**EXERCISE DATA**:
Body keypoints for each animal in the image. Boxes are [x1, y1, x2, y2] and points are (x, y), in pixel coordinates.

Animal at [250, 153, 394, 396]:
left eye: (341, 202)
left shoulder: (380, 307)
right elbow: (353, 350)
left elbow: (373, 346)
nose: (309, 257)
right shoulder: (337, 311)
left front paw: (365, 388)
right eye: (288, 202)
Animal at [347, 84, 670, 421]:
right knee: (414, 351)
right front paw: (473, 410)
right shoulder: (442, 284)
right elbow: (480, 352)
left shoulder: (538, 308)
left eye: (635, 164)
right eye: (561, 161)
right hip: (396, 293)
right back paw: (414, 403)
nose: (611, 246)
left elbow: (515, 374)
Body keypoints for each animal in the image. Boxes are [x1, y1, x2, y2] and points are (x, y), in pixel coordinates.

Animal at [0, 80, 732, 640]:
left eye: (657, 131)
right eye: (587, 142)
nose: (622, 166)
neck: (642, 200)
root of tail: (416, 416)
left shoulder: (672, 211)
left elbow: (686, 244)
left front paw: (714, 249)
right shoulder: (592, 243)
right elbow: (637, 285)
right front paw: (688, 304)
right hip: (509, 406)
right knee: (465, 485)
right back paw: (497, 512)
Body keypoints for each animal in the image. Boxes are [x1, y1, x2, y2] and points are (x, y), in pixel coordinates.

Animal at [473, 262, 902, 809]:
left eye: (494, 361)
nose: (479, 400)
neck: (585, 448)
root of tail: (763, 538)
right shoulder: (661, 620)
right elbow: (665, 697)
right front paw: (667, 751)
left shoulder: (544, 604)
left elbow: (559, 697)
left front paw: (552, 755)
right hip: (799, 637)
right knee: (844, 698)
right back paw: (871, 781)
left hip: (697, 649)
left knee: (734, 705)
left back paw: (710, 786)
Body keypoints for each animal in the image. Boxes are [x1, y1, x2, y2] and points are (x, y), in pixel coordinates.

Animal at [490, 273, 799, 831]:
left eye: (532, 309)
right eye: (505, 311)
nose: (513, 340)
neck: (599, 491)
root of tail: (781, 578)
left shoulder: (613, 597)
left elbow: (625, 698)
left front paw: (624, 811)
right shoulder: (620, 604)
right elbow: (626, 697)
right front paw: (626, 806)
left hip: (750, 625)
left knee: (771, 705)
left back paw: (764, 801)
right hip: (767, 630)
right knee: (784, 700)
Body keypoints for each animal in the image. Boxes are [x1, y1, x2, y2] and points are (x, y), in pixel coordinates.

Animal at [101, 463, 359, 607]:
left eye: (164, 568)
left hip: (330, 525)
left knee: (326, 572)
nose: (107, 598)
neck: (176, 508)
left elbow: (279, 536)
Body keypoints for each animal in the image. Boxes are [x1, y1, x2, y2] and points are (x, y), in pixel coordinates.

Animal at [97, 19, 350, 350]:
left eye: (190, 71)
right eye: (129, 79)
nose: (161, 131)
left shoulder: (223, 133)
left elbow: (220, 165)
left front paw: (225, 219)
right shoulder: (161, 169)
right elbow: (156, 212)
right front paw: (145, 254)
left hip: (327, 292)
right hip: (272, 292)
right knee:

**TASK BRIEF**: All of the material above should be printed exactly as it appears.

**RESULT BELOW**:
Body keypoints for each animal in the image. Boxes are [x1, y1, x2, y2] and points are (x, y), in pixel coordinates.

Animal at [250, 153, 394, 396]:
left eye: (341, 202)
left shoulder: (380, 307)
right elbow: (353, 350)
left elbow: (373, 346)
nose: (309, 257)
right shoulder: (337, 311)
left front paw: (365, 388)
right eye: (288, 202)
Animal at [347, 84, 670, 421]:
right knee: (414, 351)
right front paw: (473, 410)
right shoulder: (442, 284)
right elbow: (480, 352)
left shoulder: (538, 308)
left eye: (635, 164)
right eye: (561, 161)
right hip: (396, 293)
right back paw: (414, 403)
nose: (611, 246)
left elbow: (515, 374)
Body keypoints for each animal in the image. Boxes are [x1, y1, x2, y2] and points are (x, y), in pixel coordinates.

Animal at [0, 80, 732, 640]:
left eye: (657, 131)
right eye: (587, 142)
nose: (622, 166)
neck: (642, 200)
root of tail: (416, 416)
left shoulder: (672, 211)
left elbow: (686, 244)
left front paw: (714, 249)
right shoulder: (592, 243)
right elbow: (637, 285)
right front paw: (688, 304)
right hip: (509, 406)
right knee: (465, 485)
right back paw: (497, 512)
Body keypoints for each animal in the image. Boxes are [x1, y1, x2, y2] and points are (x, y), in pixel coordinates.

Animal at [473, 262, 902, 809]:
left eye: (494, 361)
nose: (479, 400)
neck: (585, 448)
root of tail: (763, 538)
right shoulder: (661, 620)
right elbow: (665, 697)
right front paw: (667, 751)
left shoulder: (544, 604)
left elbow: (559, 697)
left front paw: (552, 755)
right hip: (799, 637)
right knee: (844, 698)
right back paw: (871, 781)
left hip: (697, 649)
left knee: (734, 705)
left back paw: (710, 786)
Body keypoints for each animal in the image. Boxes are [x1, y1, x2, y2] and points are (x, y), in pixel coordinates.

Animal at [490, 273, 799, 831]:
left eye: (532, 309)
right eye: (505, 311)
nose: (513, 340)
neck: (599, 491)
root of tail: (781, 578)
left shoulder: (613, 597)
left elbow: (625, 698)
left front paw: (624, 811)
right shoulder: (620, 604)
right elbow: (626, 697)
right front paw: (626, 806)
left hip: (750, 625)
left knee: (771, 705)
left back paw: (764, 801)
right hip: (767, 630)
right knee: (784, 700)
Body keypoints for each animal in the image. Boxes are [x1, y1, x2, y2] and points are (x, y), in pixel coordinates.

Animal at [101, 463, 359, 607]:
left eye: (164, 568)
left hip: (330, 525)
left knee: (326, 572)
nose: (107, 598)
neck: (176, 508)
left elbow: (279, 536)
Body keypoints for each animal in the image. Boxes are [x1, y1, x2, y2] and points are (x, y), in pixel coordinates.

Animal at [97, 19, 350, 350]:
left eye: (190, 71)
right eye: (129, 79)
nose: (161, 131)
left shoulder: (223, 133)
left elbow: (220, 165)
left front paw: (225, 219)
right shoulder: (161, 169)
right elbow: (156, 212)
right front paw: (145, 254)
left hip: (327, 292)
right hip: (272, 292)
right knee:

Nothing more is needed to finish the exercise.